A Cursory Reflection on the Value of Solitude
What is the value of solitude? Is it selfish to treat it as a virtue or should it be stigmatized as a sign of social isolation, unhappiness or mental illness? When pondering about intractable questions that predate one’s own existence, it is always advisable to consider the wisdom of those who came before us. For this reason, I have attempted to answer these questions by combining the biting Victorian wit of Oscar Wilde with the classical wisdom of Aristotle, the metaphysical depth of John Donne's poetry and the immobile beauty of Lorado Taft’s sculpture.

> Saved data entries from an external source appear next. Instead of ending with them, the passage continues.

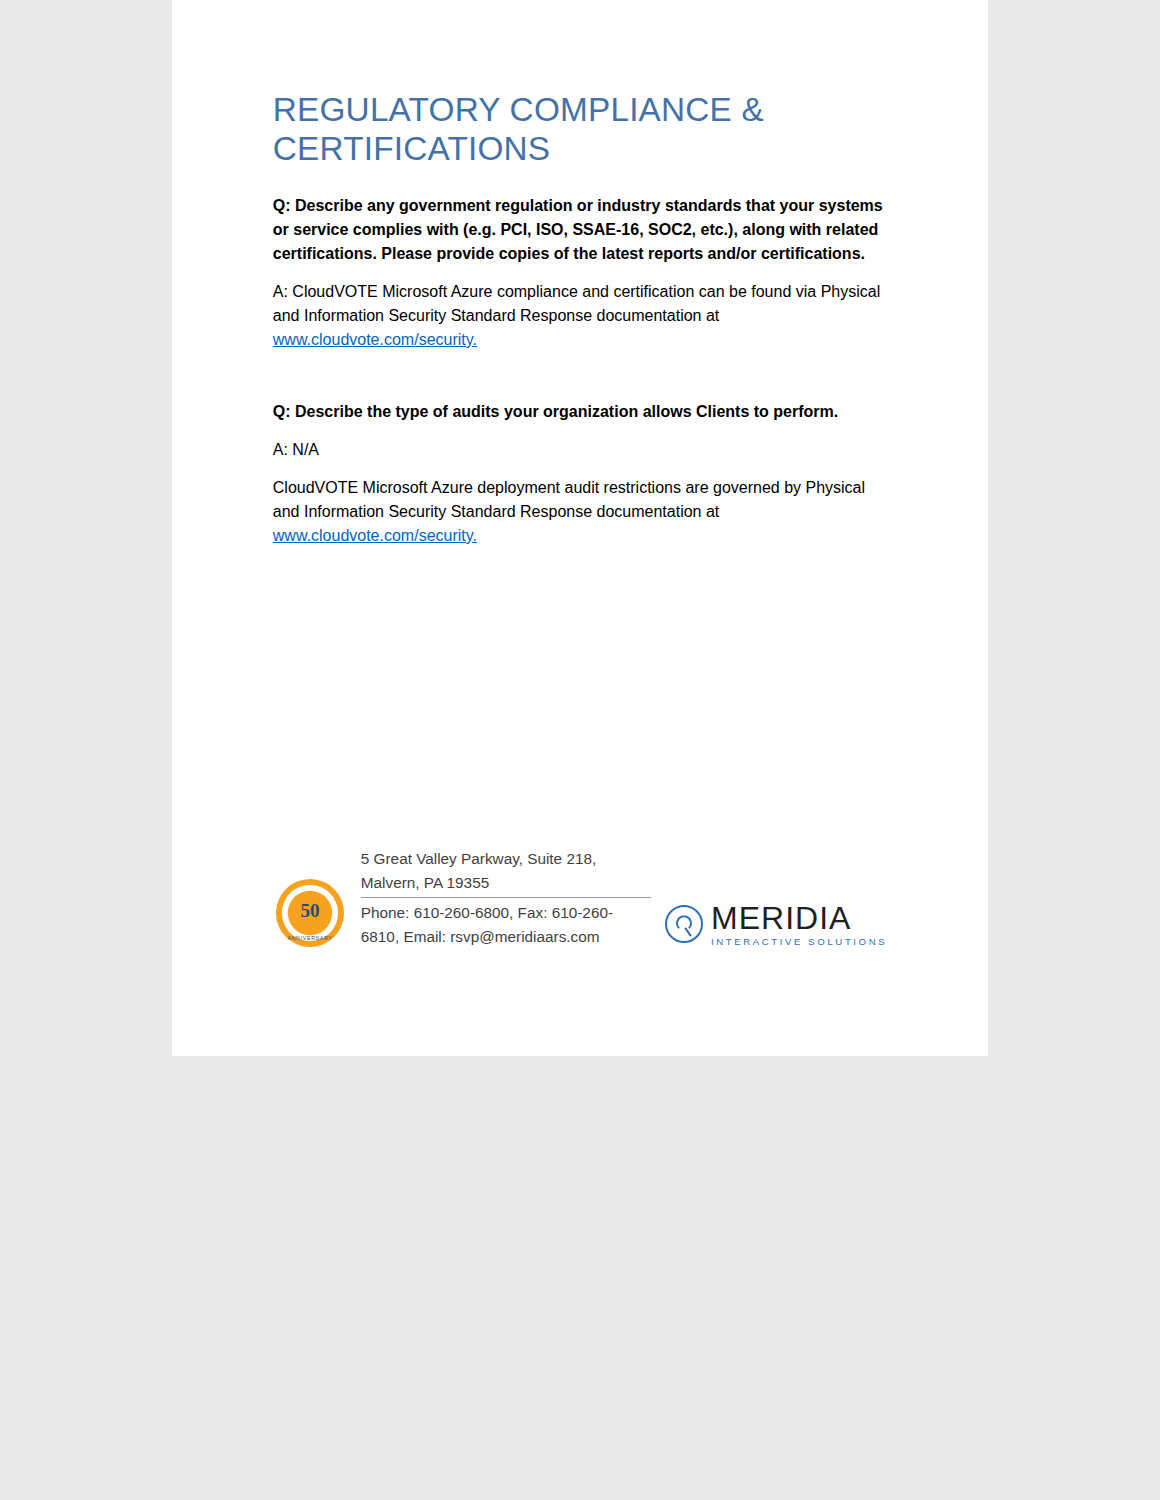REGULATORY COMPLIANCE & CERTIFICATIONS
Q: Describe any government regulation or industry standards that your systems or service complies with (e.g. PCI, ISO, SSAE-16, SOC2, etc.), along with related certifications. Please provide copies of the latest reports and/or certifications.
A: CloudVOTE Microsoft Azure compliance and certification can be found via Physical and Information Security Standard Response documentation at www.cloudvote.com/security.
Q: Describe the type of audits your organization allows Clients to perform.
A: N/A
CloudVOTE Microsoft Azure deployment audit restrictions are governed by Physical and Information Security Standard Response documentation at www.cloudvote.com/security.
50 ANNIVERSARY
5 Great Valley Parkway, Suite 218, Malvern, PA 19355 Phone: 610-260-6800, Fax: 610-260-6810, Email: rsvp@meridiaars.com
MERIDIA
INTERACTIVE SOLUTIONS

On the merits of solitude, the always quotable and witty Oscar Wilde once said: “I think that it's very healthy to spend time alone. You need to know how to be alone and not be defined by another person.” Unfortunately, Wilde never lived to see the birth of our modern day capitalist society, which generally defines one's identity according to one's occupation and role played in the complex social network created to provide goods and services.
In the modern Facebook era, where social interaction is now digitally globalized, it may seem paradoxical to believe that a measure of solitude and quite contemplation is a prerequisite for the establishment of one's own true personal identity. Despite the undeniable importance of money and social networking in this world of ours, the true measure of a human being cannot be solely determined by a dollar sign, nor by an abstruse number of largely imaginary friends. After all, as any 19th century Romantic would say: the true path of mystery leads inwards. The quiet contemplation that only solitude can provide may go a long way in helping us gain a better sense of our own identity and purpose in this life. That is, if the extremes can be avoided.
On this point, Wilde's wit is best tempered with Aristotle's classical wisdom. The Greek philosopher believed that the inherent value of any virtue lies in the moderation of its real world application, the so-called golden mean. He used courage as an example. A surfeit of courage leads to recklessness, but a paucity of courage leads to cowardice.
The same logic applies to solitude. If one can avoid the extremes, solitude can lead to inner growth, a fruitful contemplation of the meaning of one's existence and, as Wilde suggests, a better understanding of one's own identity. In this sense, it would not be selfish to treat it as a virtue because constructive periods of solitude could better prepare an individual to be a happier, more self-confident and productive member of society.
On the other hand, if taken to any extreme, solitude may result in unhappiness, mental illness and the very destruction of one's own identity, if not spirit. This admonition comes as no special surprise. As John Donne once wrote: "No man is an island, entire of itself, every man is a piece of the continent, a part of the main..."
The only aspect of this matter that these three men failed to address was the one considered by the sculptor Lorado Taft in his piece entitled “Solitude of the Soul”, displayed in this photograph taken at the Art Institute of Chicago. As one of Rodin's students in Paris, Taft explained the meaning of his work by saying that "However closely we may be thrown together by circumstances ... we are ultimately unknown to each other." In this sense, Taft disputes the claim that we are social beings. Given our inability to fully know each other, we are inevitably imprisoned within ourselves, hence the importance of at least coming to know yourself.
Personally, I feel the urge to refute Taft’s affirmation because it would undermine my credence in the lasting significance of interpersonal relationships. If his words were taken to their logical conclusion, each individual would be forced to spend his life in an invisible cell of solitary confinement, even when surrounded by the most gregarious of crowds. Experience has taught me that through language, self-expression, love, freedom and sincerity, this need not be so. But I must admit that when I look at this sculpture what I really see is the worst form of solitude imaginable, the one experienced when you're in the company of someone who allegedly loves you and yet, you feel absolutely alone, a matter to be discussed another day.